Maybe there is more to come. One suggestion in my office is that it is relevant that it was a disabled toilet. What about the responsibility of the airport company for not supervising access to it? Will we see demands for precautionary modifications of all toilets? Welfare offices must all now be rebuilt because a judge has decided the bosses are responsible for the actions of a mad and bad shooter. Are disabled toilets too inviting? I must confess to liking all that space. Strategically located spikes like those that deter pigeons on statues might help discourage misuse.

In this new country anything is possible.

Stephen Franks is a principal of Wellington law firm Franks & Ogilvie and a former MP. He blogs at www.stephenfranks.co.nz.

4 comments:

Brian said...

Another one here Stephen. Who has also lost touch with this country, or rather with those we trusted to keep a democracy. We should have re-called the Earl of Stafford’s maxim “Put not your trust in Princes”!
I just wonder why our media have to assume that to grab our attention daily they must come forward with something so socially sensational and earth shattering as this sordid affair in a public toilet. It is of course real gutter type journalism at its worst; although perhaps satisfying the crude demands of a bored society!

Hypocrisy seems rampant in New Zealand, although it has existed through the centuries from Moliere and writers to the present day, even Hogarth’s “Chairing the Candidate” has more than an air of hypocrisy, especially with his genius inclusion of the “Blind Fiddler”!.
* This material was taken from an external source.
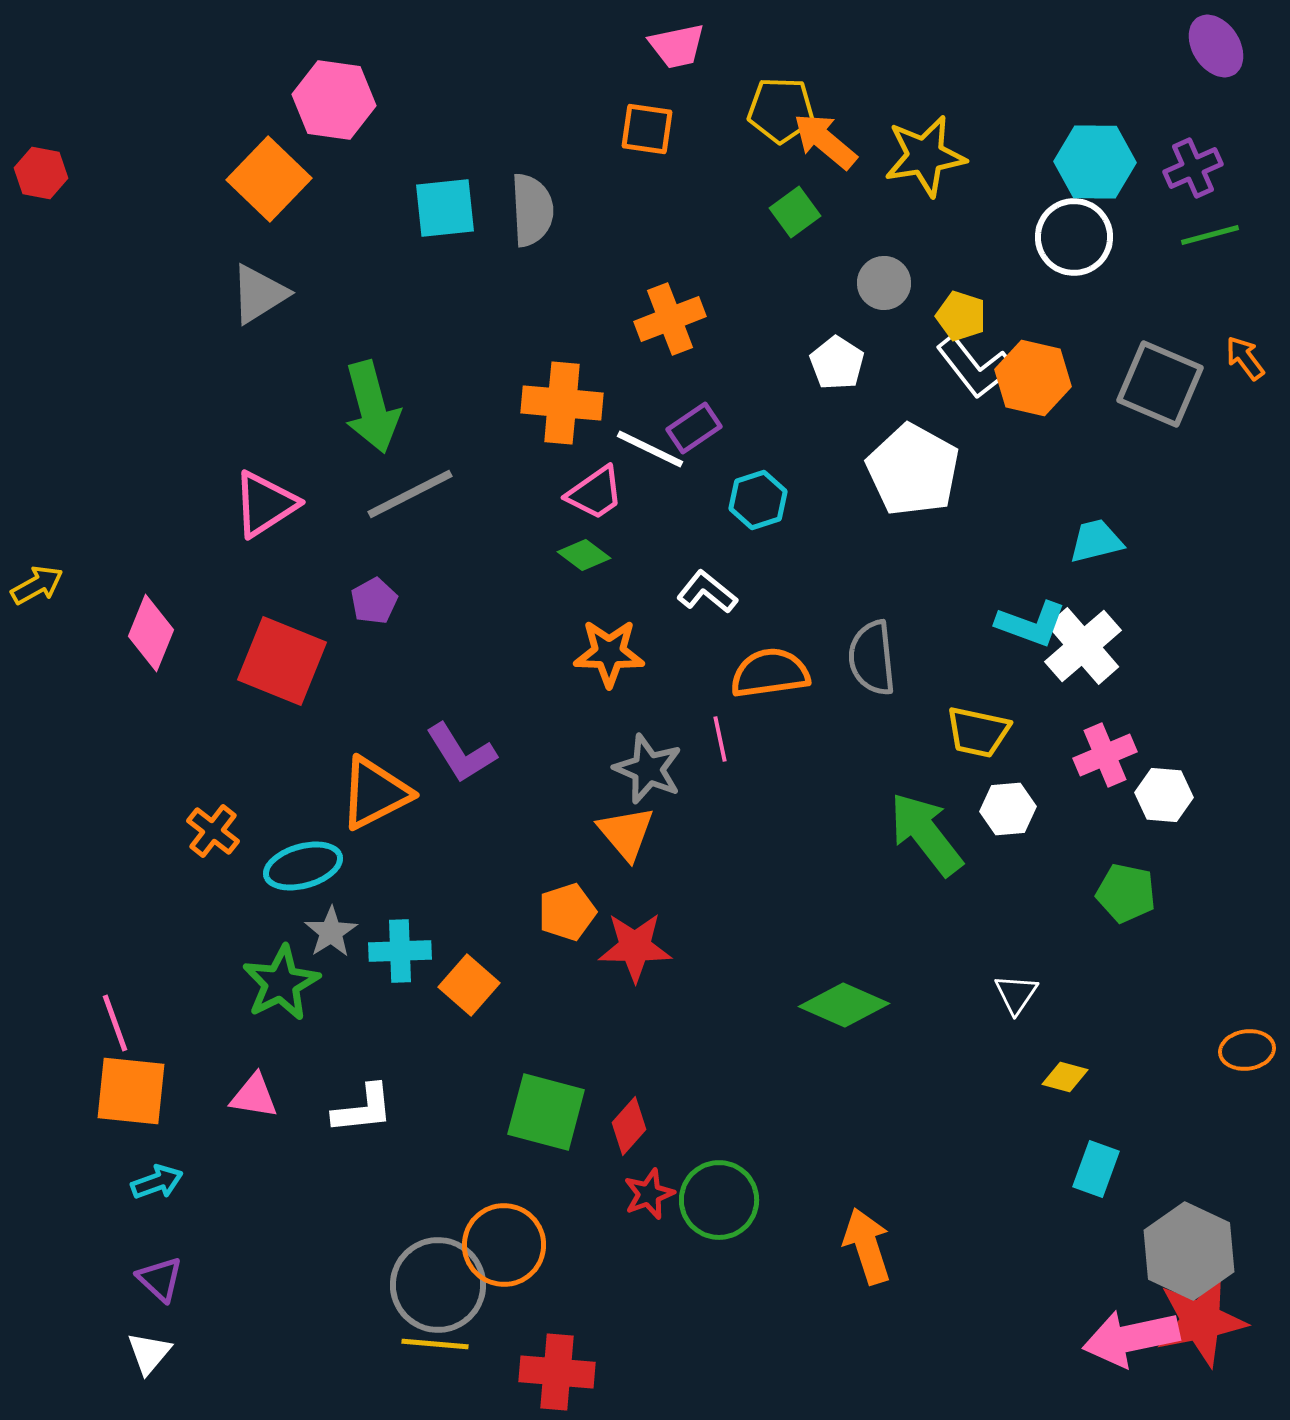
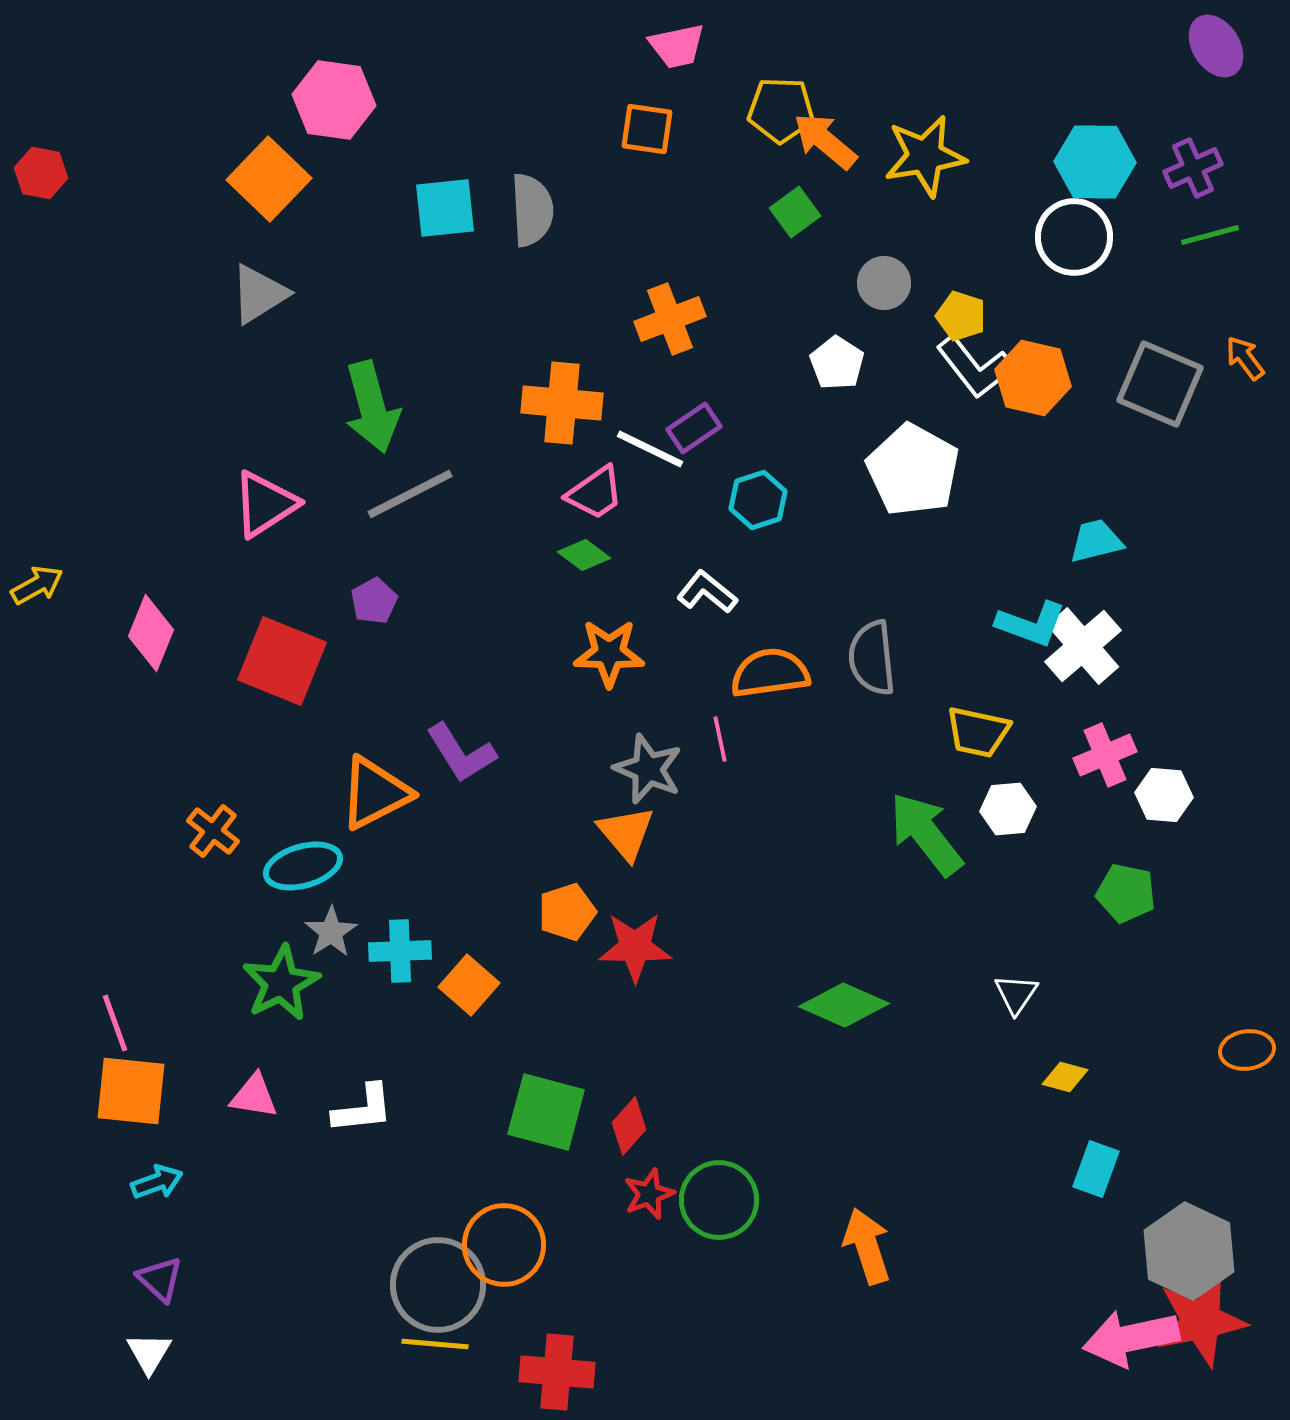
white triangle at (149, 1353): rotated 9 degrees counterclockwise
Our present humanitarianism has stretched over the boundaries of common sense, especially in our courts, but one cannot blame the judges entirely when Parliament “requests” them to exercise such restraints as to the effect on culture, privacy, rather than exposure to the public eye of those in the dock.
Politicians write the law, but are influenced these days by minorities holding the spectre of elections, culture etc over their heads. Perhaps the time is right for some checks and balances on the laws; those framed firstly to suit a political reality, rather than for the governing of New Zealand.
Brian


Sam Esler said...

All I can say is, God help us if we ever become a republic and decisions on how this country runs is decided by a supreme court. Dont believe me, check out the decisions made by the supreme court of Canada, they have just as many lily livered asinine law administrators as we have.

Unknown said...

No need to wonder why the media does what it does. It is all foreign owned like our banks and they will do what they want regardless of what kiwi interests are . The direct result of an ignorant,apathetic , naive, gutless , addicted to 15 men chasing an oval ball around a paddock and mindless un reality TV ,electorate.
I agree with all you say Stephen but you must understand we live in the land of the long white silent majority where common sense flew out the window years ago. Even if many kiwis agree with you most of them are too gutless to say so in public.
Sad but we ,I am sure, will continue to lose friends trying to wake them up to what is being done to them by the smiling assassin and the media in this pathetic PC culture.

Russell said...

Absolutely agree Peter, I have been waiting for the spineless majority to start moving for most of my life. There is little passion, if this Country was a colour it would have to be drab grey. North Korea looks absolutely vibrant.